CENTRE DE RÉTENTION. La Cimade et l'ensemble des associations participantes ont tenu à se réunir samedi devant le centre de rétention pour « la dignité des sans-papiers »
Un an de cercle de silence marqué samedi à Hendaye
Le Centre de rétention administrative (CRA) d'Hendaye a rouvert ses portes il y a un an, le Collectif des cercles de silence mobilisé « pour la dignité des sans-papiers » a également débuté il y a un an.
Pas de bougies pour cet anniversaire, mais une demi-heure de cercle de silence respectée, samedi, devant le commissariat de police d'Hendaye. Deux banderoles flottaient, l'une « pour la dignité des sans-papiers », l'autre disant « non aux centres de rétention ».
Une soixantaine de personnes, dont la conseillère régionale (PS) Sylviane Alaux, y ont participé, ponctuant symboliquement devant le CRA, la mobilisation mensuelle contre l'enfermement des étrangers dans les centres de rétention.

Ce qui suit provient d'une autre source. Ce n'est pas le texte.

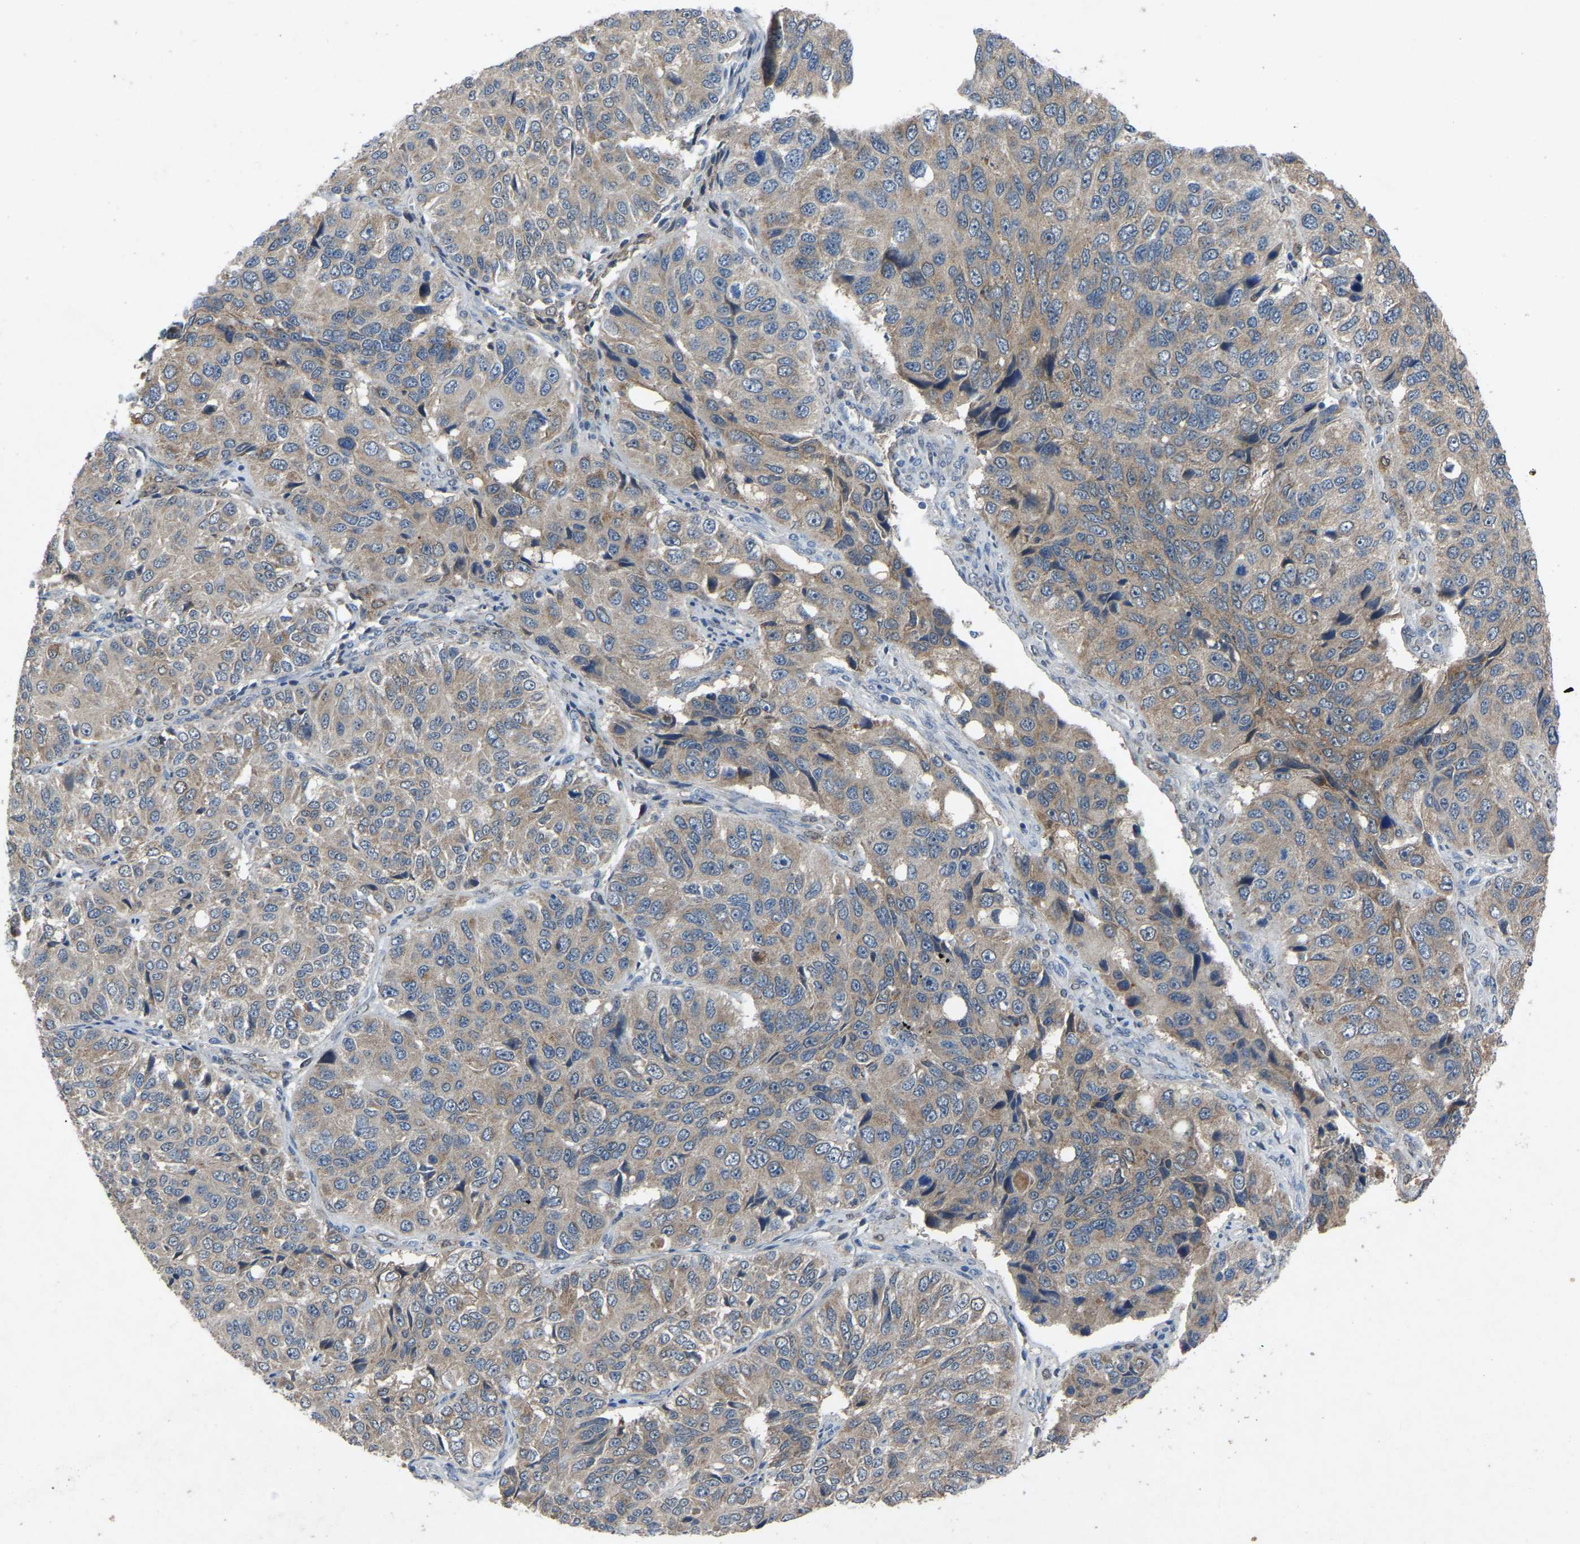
{"staining": {"intensity": "weak", "quantity": ">75%", "location": "cytoplasmic/membranous"}, "tissue": "ovarian cancer", "cell_type": "Tumor cells", "image_type": "cancer", "snomed": [{"axis": "morphology", "description": "Carcinoma, endometroid"}, {"axis": "topography", "description": "Ovary"}], "caption": "A histopathology image of ovarian cancer stained for a protein displays weak cytoplasmic/membranous brown staining in tumor cells. The protein is shown in brown color, while the nuclei are stained blue.", "gene": "FHIT", "patient": {"sex": "female", "age": 51}}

Une manifestation pacifique qui s'est prolongée, sous un épais crachin, sur le pont attenant par une action un peu plus bruyante, mais tout aussi digne. « On ira jusqu'au bout pour refuser que les sans-papiers soient emprisonnés comme des délinquants et passent devant les tribunaux. Ce ne sont pas des délinquants », martèle Suzanne Bouchet, de la Cimade Pays Basque.
Les missions de la Cimade
L'association respire depuis la semaine dernière. Le juge des référés du tribunal administratif de Paris vient de suspendre, le 30 mai dernier, les contrats que le ministère de l'Immigration avait signés (le 10 mai) avec plusieurs associations d'assistance aux étrangers dans les CRA.
La Cimade était, jusque-là, seule habilitée à intervenir. Ce monopole, contesté par Eric Besson, a été reconnu par le juge. Son action d'accompagnement devrait être prolongée d'au moins trois mois.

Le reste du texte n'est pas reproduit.